Women in Blaxploitation Horror
Sugar Hill (1974)
Blaxploitation film was an ethnic subgenre of exploitation films that emerged in the early 1970s. Blaxploitation films focused on all Black casts and stories that commonly took place in urban locations. These films came in a variety of genres, including horror. Exploitation films commonly expressed ideas about modern Black life, involving civil and financial worries of the era. These worries included racism and the need to get out from under “the man”, a commonality through blaxploitation films of all genres.Junius Griffin, then president of the Beverly Hills-Hollywood branch of the NAACP, is credited with coining the term Blaxploitation, as it is a combination of the words Black and exploitation. Griffin named this as a result of his idea that the films perpetuate harmful stereotypes about Black Americans. To focus on Blaxploitation horror, I point to the 1972 film Blacula starring William Marshall, Vonetta McGee and Thalmus Rasulala. The film is credited as one of the first Blaxploitation horror films, going on to gain popularity nationally and become one of the highest grossing films of 1972. The common stereotype of the Black woman in these films were the sex object, prostitute, street hustler and other unsavory depictions.

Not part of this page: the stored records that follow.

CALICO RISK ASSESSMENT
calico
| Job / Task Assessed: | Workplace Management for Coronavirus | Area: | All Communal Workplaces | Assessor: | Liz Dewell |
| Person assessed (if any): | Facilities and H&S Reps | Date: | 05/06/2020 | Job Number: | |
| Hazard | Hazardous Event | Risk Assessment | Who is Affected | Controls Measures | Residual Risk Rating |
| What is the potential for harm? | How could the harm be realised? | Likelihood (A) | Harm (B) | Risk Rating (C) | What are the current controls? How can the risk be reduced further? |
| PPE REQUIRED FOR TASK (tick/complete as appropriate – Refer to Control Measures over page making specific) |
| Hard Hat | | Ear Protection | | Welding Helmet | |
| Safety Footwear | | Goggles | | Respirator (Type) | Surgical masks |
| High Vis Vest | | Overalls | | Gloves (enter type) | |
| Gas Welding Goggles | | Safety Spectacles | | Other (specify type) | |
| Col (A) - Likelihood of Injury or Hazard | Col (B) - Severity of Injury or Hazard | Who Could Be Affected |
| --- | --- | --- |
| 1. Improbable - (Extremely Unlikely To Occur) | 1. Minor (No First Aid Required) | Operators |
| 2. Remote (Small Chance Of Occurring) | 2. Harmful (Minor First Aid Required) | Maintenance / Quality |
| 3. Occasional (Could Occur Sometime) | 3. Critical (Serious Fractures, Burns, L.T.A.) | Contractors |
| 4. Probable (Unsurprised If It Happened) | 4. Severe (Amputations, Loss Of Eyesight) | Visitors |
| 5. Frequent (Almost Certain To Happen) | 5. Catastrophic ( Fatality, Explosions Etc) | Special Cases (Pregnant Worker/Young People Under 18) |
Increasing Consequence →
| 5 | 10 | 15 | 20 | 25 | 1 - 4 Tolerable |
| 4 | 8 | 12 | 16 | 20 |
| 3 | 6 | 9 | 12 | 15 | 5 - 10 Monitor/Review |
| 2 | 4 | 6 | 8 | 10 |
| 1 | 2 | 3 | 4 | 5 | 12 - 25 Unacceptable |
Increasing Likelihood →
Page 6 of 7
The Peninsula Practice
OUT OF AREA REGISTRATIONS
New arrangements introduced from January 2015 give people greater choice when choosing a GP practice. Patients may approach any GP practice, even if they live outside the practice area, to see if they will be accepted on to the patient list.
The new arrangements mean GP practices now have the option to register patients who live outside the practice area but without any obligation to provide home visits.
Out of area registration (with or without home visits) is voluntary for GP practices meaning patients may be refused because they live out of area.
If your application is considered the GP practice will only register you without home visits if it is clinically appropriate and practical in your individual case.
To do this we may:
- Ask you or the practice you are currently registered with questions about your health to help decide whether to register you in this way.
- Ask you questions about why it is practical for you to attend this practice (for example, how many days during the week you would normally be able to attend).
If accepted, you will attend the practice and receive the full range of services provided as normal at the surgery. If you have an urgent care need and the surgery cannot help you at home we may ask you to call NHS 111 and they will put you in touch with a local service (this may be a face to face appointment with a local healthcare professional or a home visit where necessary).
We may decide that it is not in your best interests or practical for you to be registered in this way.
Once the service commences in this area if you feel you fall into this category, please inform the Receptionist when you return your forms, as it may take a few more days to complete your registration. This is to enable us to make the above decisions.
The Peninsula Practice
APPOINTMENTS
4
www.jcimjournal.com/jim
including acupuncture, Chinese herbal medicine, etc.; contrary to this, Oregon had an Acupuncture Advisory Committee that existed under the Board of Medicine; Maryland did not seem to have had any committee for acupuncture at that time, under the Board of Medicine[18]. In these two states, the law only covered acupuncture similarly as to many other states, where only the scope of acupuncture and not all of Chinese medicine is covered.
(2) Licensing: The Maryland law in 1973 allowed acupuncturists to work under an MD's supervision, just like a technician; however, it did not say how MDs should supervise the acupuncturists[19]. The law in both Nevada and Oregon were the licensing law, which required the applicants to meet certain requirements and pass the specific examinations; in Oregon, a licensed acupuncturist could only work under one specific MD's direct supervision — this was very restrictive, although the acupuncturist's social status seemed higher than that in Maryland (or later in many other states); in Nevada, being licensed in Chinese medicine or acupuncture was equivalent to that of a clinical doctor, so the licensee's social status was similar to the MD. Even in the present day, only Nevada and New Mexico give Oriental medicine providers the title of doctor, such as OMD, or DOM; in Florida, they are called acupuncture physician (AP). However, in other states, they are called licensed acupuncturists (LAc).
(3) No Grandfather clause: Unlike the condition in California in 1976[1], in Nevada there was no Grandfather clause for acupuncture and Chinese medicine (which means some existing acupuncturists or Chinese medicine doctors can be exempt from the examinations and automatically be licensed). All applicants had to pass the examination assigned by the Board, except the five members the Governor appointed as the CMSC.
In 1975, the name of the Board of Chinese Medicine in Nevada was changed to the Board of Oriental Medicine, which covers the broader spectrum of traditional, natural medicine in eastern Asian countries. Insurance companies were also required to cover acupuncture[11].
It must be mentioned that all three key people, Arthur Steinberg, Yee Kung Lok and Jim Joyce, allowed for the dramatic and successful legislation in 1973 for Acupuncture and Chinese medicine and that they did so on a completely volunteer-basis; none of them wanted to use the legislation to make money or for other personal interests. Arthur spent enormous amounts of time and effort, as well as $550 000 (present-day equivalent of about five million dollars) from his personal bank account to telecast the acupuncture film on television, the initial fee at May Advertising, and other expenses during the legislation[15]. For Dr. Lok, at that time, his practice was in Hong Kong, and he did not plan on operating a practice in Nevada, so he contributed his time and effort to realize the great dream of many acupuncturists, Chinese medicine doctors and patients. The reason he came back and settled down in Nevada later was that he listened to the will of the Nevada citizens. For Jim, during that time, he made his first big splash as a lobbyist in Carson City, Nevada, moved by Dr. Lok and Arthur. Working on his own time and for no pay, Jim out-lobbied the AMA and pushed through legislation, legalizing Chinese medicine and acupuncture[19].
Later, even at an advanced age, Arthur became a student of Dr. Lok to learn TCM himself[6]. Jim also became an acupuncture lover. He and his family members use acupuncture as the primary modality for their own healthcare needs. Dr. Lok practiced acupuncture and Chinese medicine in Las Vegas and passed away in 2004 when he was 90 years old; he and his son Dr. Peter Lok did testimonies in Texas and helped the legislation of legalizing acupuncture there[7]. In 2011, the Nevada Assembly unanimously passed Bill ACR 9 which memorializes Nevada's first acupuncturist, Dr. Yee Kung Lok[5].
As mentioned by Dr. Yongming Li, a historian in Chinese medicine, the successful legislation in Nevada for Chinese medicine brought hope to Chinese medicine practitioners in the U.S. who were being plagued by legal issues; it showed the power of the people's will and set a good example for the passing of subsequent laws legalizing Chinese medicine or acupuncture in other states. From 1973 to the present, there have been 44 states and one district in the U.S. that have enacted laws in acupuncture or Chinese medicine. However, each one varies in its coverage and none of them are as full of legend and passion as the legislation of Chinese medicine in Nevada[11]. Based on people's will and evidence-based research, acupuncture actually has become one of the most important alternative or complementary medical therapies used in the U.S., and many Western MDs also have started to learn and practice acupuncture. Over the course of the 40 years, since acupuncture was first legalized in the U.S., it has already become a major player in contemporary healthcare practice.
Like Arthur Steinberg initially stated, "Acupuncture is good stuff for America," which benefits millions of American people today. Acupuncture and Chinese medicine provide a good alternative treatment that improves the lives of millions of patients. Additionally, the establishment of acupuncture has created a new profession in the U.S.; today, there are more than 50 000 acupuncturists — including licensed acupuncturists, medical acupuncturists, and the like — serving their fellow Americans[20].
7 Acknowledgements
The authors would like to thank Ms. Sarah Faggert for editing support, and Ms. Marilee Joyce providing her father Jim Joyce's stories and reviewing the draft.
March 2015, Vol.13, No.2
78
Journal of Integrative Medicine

For the first time since race films of the 50s and 60s, all Black casts were the subject of the film rather than the sidekicks or supporting characters. In films like Blacula or Blackenstairn, the protagonist is replaced with an explicitly Black male. The Black woman for the first time is a complex character, full of agency and individuality. This can be seen in the 1974 zombie horror film Sugar Hill, in which Diana “Sugar” Hill seeks revenge on gangsters after the murder of her boyfriend. With her horde of zombies brought from the dead using voodoo, she reigns terror on a group of mostly white men.
Blaxploitation films like Blacula appealed to urban Black communities as studios sought to gain popularity. This is partly a result of white flight, as white families left the cities and fled to the suburbs. These films, including the horror genre, depicted racism and crime still prevalent at the time. Black women, as a result of exclusion from white feminist movements that focused on the issues of middle-class white women, rose to Black feminst thinkings. This can be seen as the women in these films, Blacula and Sugar Hill, have professional careers and are freely sexually active. With the rise of Black women as part of the workforce, they were no longer depicted as domestic workers of the past.
As the Blaxploitation horror genre was short-lived, the push for Black women on and off the screen continues on. We watch as horror films with Black women as the strong complex, intelligent, resourceful heroine becomes nationally recognized, not just as a niche genre but as the epitome of horror the genre itself.